Le Parlement européen rejette une proposition visant à exclure ces deux sources de la "taxonomie européenne" de la Commission, les ouvrant ainsi à des investissements de plusieurs millions d'euros

Le Parlement européen estime que l'énergie nucléaire et le gaz naturel doivent être considérés comme "durables"

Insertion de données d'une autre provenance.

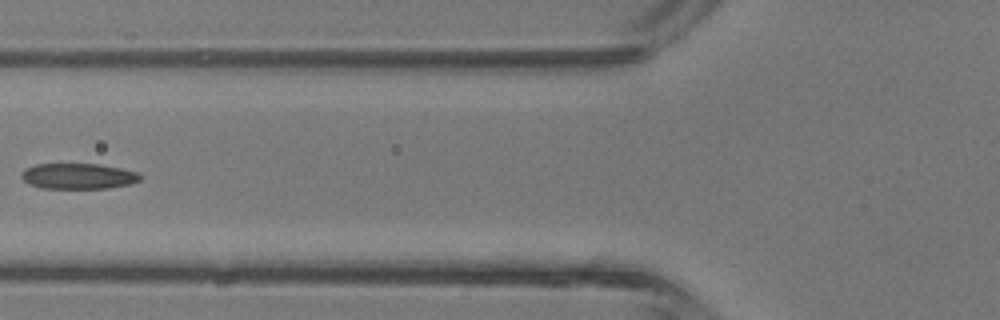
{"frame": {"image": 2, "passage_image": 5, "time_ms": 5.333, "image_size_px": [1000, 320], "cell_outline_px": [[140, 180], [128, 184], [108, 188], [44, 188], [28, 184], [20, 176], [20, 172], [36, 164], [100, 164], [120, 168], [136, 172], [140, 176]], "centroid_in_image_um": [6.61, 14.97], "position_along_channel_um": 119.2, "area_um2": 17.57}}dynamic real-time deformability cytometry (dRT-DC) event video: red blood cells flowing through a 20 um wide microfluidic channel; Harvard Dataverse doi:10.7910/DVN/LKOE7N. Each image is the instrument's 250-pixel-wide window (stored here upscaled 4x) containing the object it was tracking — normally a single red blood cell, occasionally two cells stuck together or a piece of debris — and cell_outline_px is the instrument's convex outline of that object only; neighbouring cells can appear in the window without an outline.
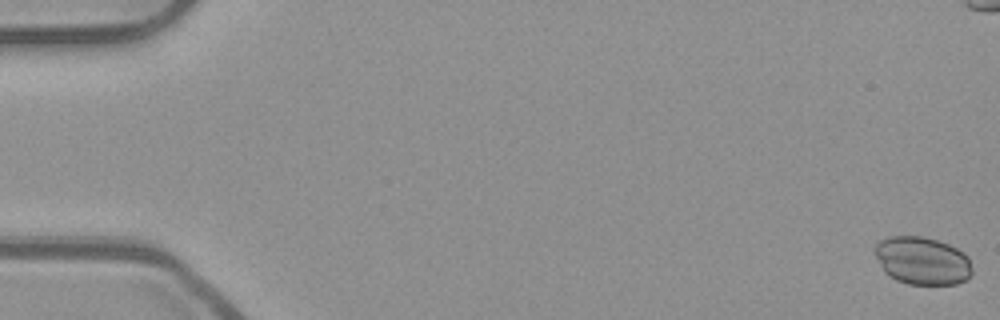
{"species": "common noctule bat (a hibernating species)", "species_latin": "Nyctalus noctula", "temperature_condition": "room temperature", "stored_images_in_passage": 11, "camera_frame_rate_fps": 3000, "um_per_image_px": 0.085, "animal": {"sex": "male", "body_mass_g": 23.1, "forearm_length_mm": 52.7}, "frame": {"image": 1, "passage_image": 1, "time_ms": 0.0, "image_size_px": [1000, 320], "cell_outline_px": [[972, 272], [964, 280], [956, 284], [908, 284], [896, 280], [888, 276], [884, 272], [876, 256], [876, 244], [880, 240], [888, 236], [924, 236], [948, 244], [964, 252], [968, 256], [972, 268]], "centroid_in_image_um": [78.39, 22.16], "position_along_channel_um": 6.6, "area_um2": 27.11}}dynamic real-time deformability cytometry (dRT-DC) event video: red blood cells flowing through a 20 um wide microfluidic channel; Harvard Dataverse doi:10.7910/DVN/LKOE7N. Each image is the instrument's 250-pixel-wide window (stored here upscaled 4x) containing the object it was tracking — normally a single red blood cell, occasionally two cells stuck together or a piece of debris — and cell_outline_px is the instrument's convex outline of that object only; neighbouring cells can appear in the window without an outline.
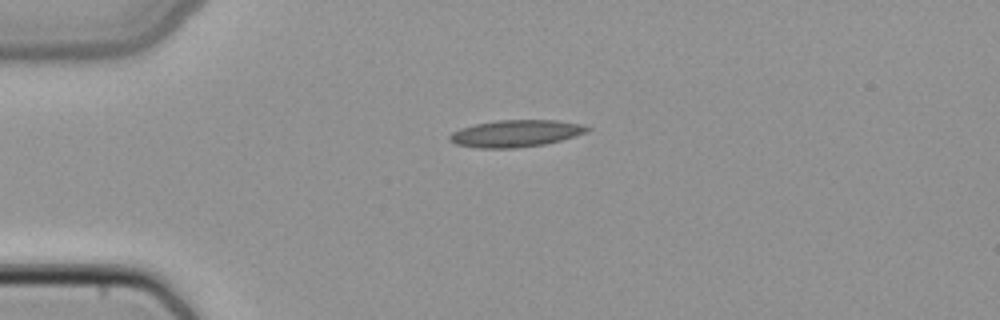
{"species": "common noctule bat (a hibernating species)", "species_latin": "Nyctalus noctula", "temperature_condition": "cold", "stored_images_in_passage": 2, "camera_frame_rate_fps": 3000, "um_per_image_px": 0.085, "animal": {"sex": "female", "body_mass_g": 22.7, "forearm_length_mm": 54.2}, "frame": {"image": 1, "passage_image": 1, "time_ms": 0.0, "image_size_px": [1000, 320], "cell_outline_px": [[592, 128], [588, 132], [560, 140], [544, 144], [516, 148], [476, 148], [456, 144], [448, 140], [448, 136], [452, 132], [460, 128], [476, 124], [496, 120], [556, 120], [580, 124]], "centroid_in_image_um": [43.81, 11.34], "position_along_channel_um": 41.2, "area_um2": 21.62}}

photo_camera AP/JEAN-FRANCOIS BADIAS - Les législateurs européens se rassemblent pour voter au Parlement européen, le mercredi 6 juillet 2022 à Strasbourg, dans l'est de la France

Le Parlement européen a donné son feu vert à la qualification de durable du gaz naturel et de l'énergie nucléaire. Les députés ont rejeté mercredi une proposition visant à exclure ces deux sources de la "taxonomie européenne", en approuvant la proposition de la Commission. Cette taxonomie vise à classer les activités économiques en fonction de leur durabilité, en orientant les investissements privés, par le biais d'incitations et d'avantages, vers les secteurs les plus nécessaires à la transition énergétique. Et maintenant, à moins d'un vote à la majorité qualifiée contre au Conseil de l'UE, le gaz et l'énergie nucléaire bénéficieront de ce régime à partir du 1er janvier 2023, pouvant bénéficier de millions d'investissements.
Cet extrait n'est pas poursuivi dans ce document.